Assigned task:
Copy each line in the data that includes the word "lines".

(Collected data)
/---

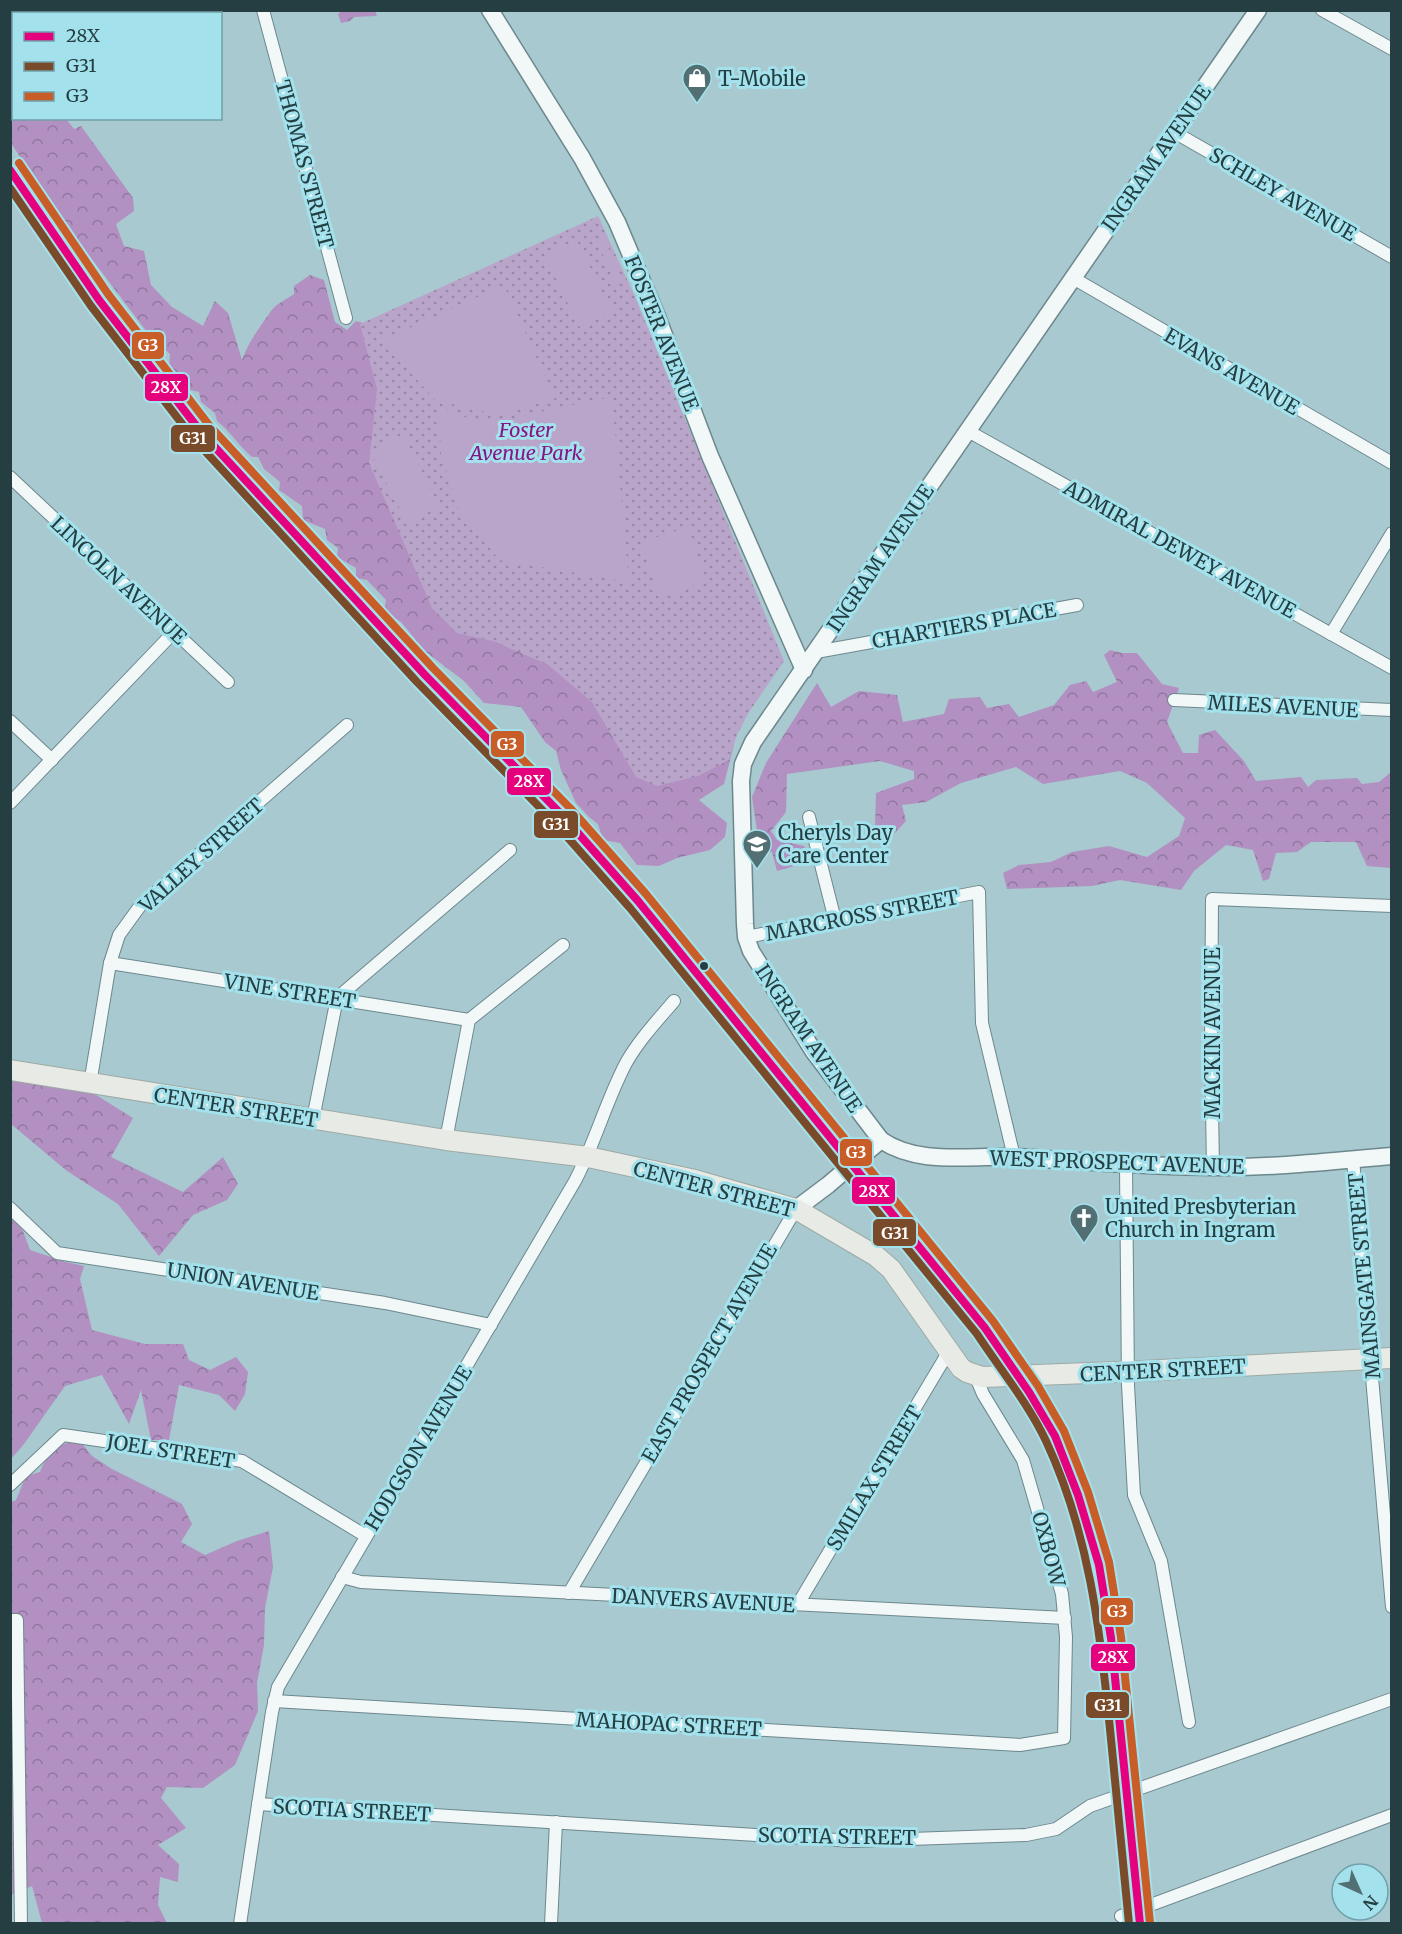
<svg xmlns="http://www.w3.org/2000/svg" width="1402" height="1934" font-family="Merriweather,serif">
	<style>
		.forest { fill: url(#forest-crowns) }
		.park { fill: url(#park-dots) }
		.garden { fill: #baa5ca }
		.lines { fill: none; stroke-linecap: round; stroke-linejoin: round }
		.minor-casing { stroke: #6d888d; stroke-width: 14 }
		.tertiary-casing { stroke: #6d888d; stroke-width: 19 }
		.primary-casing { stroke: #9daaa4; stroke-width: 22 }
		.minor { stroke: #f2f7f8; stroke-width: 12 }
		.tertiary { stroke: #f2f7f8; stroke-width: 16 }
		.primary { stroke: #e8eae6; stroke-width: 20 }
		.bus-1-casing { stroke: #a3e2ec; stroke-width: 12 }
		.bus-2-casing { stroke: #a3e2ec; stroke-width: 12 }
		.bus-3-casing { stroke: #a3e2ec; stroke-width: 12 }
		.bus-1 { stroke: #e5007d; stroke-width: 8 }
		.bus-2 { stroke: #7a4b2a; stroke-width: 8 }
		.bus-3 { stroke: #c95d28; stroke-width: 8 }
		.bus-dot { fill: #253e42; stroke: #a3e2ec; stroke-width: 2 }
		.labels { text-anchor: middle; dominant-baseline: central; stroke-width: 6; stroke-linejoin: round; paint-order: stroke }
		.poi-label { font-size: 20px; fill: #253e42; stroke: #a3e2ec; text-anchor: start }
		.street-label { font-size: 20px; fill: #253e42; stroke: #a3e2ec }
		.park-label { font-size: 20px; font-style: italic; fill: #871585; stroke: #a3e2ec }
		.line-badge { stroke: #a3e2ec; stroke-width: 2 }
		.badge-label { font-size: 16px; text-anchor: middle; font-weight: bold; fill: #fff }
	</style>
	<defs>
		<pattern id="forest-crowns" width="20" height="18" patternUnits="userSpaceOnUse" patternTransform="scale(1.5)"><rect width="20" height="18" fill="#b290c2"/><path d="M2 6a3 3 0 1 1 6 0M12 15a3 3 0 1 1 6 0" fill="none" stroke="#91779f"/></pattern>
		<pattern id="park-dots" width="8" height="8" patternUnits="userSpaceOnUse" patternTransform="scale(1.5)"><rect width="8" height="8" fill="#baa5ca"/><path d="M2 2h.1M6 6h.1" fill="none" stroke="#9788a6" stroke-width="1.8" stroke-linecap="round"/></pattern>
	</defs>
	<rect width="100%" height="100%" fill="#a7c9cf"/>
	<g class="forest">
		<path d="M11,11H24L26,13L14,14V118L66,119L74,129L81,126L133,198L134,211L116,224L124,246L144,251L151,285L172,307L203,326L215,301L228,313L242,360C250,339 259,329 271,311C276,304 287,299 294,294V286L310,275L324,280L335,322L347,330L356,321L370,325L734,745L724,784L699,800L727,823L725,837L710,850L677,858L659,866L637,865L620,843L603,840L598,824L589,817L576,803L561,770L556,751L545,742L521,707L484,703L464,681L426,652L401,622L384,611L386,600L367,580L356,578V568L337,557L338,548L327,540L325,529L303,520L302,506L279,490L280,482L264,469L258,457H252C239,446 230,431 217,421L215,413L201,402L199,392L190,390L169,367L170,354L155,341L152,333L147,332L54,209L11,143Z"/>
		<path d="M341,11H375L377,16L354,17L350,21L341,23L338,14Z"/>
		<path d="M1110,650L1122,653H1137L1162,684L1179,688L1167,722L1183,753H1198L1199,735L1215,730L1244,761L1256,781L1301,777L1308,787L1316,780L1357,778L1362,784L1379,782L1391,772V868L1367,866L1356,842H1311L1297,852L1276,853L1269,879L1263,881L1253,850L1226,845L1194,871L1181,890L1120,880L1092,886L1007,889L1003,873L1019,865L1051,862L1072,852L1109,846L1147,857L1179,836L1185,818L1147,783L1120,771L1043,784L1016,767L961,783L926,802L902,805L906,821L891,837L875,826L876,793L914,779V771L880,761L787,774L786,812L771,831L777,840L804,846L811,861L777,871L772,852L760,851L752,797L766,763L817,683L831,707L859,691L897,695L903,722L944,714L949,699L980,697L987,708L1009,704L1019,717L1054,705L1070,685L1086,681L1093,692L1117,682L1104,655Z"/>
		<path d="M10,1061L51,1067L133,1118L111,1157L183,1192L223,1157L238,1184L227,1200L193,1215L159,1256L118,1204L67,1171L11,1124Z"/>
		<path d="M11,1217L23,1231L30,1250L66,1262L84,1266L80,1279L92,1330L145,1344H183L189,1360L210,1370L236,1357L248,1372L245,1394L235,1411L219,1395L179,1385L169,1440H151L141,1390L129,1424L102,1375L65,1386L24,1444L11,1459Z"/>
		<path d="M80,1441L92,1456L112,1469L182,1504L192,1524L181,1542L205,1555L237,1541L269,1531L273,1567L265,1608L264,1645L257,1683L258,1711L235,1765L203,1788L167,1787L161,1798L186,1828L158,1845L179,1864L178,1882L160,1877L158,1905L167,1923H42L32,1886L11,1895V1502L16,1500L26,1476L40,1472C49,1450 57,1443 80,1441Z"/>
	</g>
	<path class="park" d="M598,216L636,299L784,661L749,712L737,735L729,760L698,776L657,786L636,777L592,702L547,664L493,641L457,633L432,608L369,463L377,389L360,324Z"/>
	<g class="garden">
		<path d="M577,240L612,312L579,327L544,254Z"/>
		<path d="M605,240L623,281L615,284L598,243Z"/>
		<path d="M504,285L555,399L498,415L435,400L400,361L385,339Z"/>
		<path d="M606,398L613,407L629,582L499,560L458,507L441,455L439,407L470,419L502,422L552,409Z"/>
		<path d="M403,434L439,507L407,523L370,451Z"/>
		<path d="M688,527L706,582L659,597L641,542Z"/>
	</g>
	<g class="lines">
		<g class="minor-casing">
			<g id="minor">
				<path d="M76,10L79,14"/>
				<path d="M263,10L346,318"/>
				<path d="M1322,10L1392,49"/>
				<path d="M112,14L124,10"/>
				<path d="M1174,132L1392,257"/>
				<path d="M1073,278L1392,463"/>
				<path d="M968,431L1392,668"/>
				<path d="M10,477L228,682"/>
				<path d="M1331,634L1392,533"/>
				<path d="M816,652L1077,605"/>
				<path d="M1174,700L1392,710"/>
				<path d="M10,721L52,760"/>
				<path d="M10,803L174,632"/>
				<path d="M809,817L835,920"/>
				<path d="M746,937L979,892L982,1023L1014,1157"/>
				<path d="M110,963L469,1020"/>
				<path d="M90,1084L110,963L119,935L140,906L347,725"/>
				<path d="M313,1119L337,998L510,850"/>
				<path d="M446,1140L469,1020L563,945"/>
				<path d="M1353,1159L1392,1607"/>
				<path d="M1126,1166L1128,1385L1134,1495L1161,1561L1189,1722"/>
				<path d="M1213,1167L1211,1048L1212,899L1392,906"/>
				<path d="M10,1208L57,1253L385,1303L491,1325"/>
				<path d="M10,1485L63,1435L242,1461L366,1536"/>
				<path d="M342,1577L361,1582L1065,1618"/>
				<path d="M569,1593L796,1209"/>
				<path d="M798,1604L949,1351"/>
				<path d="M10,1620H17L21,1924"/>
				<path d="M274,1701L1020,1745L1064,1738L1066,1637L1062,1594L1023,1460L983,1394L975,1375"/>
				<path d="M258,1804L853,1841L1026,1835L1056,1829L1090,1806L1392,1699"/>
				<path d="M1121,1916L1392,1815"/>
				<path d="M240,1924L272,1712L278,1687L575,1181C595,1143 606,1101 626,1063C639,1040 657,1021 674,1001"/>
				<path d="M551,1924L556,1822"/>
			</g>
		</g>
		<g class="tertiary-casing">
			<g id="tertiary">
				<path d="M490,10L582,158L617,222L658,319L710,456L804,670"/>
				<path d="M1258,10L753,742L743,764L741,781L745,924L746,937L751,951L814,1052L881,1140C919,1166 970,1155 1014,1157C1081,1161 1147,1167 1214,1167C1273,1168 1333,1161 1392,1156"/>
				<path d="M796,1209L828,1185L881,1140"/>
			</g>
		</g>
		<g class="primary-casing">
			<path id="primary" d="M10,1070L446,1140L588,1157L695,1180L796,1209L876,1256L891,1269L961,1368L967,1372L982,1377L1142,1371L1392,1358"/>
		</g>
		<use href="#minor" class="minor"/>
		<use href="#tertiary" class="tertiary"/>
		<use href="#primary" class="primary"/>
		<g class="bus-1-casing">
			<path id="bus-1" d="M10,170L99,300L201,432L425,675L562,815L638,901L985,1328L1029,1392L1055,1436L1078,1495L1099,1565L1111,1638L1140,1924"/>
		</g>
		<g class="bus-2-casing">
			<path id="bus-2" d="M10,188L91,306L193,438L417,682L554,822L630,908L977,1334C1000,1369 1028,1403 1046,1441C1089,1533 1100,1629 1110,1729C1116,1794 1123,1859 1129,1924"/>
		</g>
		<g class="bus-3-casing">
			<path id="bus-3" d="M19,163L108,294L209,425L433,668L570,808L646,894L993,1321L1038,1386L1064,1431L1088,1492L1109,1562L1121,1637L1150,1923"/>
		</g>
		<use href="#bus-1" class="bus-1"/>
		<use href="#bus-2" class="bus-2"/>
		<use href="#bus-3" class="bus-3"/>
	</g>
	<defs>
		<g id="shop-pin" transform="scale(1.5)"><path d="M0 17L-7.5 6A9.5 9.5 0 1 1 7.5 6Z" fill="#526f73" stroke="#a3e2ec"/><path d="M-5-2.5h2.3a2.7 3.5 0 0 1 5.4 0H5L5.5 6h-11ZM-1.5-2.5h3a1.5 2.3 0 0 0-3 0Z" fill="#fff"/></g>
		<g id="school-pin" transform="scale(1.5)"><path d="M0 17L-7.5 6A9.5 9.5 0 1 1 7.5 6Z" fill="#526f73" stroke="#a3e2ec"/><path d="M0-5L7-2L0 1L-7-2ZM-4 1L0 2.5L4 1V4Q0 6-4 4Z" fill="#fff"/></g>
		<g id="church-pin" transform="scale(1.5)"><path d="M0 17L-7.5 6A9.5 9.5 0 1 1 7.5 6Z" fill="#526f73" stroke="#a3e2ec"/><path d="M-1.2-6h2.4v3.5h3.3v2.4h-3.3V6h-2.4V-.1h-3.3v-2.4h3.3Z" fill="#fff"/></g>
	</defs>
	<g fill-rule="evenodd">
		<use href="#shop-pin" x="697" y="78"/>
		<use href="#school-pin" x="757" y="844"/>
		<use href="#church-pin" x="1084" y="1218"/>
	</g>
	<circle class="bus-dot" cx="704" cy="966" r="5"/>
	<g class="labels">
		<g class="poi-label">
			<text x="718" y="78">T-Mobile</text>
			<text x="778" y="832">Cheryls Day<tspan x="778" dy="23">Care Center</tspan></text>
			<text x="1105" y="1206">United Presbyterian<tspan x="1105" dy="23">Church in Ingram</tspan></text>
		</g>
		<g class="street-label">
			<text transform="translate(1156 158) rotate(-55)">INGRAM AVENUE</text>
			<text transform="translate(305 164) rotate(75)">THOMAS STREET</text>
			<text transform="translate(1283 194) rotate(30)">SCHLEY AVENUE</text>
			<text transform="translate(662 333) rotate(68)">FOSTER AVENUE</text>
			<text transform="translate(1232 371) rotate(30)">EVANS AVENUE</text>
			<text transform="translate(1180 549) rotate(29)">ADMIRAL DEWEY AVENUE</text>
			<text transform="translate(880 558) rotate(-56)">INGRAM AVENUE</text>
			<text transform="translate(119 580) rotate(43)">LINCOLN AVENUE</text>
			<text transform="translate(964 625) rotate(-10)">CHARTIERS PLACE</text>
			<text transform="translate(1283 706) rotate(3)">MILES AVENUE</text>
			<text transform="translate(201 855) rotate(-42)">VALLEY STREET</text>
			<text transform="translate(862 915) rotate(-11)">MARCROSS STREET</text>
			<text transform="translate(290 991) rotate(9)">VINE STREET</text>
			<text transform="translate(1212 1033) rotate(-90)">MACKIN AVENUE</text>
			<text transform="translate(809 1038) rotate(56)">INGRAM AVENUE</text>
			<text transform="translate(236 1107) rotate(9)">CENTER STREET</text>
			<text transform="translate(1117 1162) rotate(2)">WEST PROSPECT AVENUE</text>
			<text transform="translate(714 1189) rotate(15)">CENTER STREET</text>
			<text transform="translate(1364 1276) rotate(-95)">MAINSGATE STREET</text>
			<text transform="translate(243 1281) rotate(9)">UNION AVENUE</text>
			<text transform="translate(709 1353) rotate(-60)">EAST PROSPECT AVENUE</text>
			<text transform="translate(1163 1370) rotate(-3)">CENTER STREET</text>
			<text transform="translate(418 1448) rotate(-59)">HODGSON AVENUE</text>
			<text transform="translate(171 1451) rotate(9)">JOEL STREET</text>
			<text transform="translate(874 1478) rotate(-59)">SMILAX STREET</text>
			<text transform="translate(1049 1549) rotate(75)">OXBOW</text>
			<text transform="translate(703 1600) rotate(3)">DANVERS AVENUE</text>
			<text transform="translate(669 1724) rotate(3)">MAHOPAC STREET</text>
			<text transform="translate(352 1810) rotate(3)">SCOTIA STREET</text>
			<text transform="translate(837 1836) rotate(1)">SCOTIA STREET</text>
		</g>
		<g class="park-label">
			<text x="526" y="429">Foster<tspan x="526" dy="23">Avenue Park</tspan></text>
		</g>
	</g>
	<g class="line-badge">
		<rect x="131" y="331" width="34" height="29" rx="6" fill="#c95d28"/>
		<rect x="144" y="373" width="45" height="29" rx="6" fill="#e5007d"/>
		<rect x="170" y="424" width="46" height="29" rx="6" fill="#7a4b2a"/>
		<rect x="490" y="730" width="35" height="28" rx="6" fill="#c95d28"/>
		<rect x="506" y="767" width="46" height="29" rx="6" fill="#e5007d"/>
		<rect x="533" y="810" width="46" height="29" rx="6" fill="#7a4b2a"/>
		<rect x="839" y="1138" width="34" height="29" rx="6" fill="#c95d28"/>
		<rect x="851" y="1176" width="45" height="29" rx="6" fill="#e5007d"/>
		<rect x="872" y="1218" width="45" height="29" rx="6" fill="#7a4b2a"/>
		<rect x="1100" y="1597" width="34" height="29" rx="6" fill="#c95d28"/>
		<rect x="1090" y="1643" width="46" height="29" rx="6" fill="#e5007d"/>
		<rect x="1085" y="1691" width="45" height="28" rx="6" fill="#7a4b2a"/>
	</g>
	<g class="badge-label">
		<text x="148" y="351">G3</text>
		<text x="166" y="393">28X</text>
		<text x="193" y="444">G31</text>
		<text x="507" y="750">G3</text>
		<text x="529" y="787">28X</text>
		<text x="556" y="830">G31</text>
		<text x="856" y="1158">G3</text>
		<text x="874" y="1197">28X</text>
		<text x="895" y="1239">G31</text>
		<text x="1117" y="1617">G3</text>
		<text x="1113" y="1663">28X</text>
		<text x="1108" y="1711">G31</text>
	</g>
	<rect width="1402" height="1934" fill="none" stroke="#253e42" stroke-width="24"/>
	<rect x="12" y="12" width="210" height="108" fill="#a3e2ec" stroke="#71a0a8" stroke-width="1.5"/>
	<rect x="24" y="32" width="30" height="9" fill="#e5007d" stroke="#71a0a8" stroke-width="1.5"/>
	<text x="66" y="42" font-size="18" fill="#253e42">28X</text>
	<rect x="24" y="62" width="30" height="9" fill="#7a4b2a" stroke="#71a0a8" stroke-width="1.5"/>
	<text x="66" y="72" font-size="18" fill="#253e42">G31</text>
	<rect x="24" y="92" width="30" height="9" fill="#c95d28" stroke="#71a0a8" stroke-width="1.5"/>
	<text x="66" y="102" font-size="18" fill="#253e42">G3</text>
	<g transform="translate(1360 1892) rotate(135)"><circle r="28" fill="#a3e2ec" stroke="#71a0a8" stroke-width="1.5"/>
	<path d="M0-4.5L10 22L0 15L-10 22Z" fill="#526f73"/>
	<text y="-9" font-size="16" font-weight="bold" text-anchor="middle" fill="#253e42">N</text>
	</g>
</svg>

\---

Answer section:
		.lines { fill: none; stroke-linecap: round; stroke-linejoin: round }
	<g class="lines">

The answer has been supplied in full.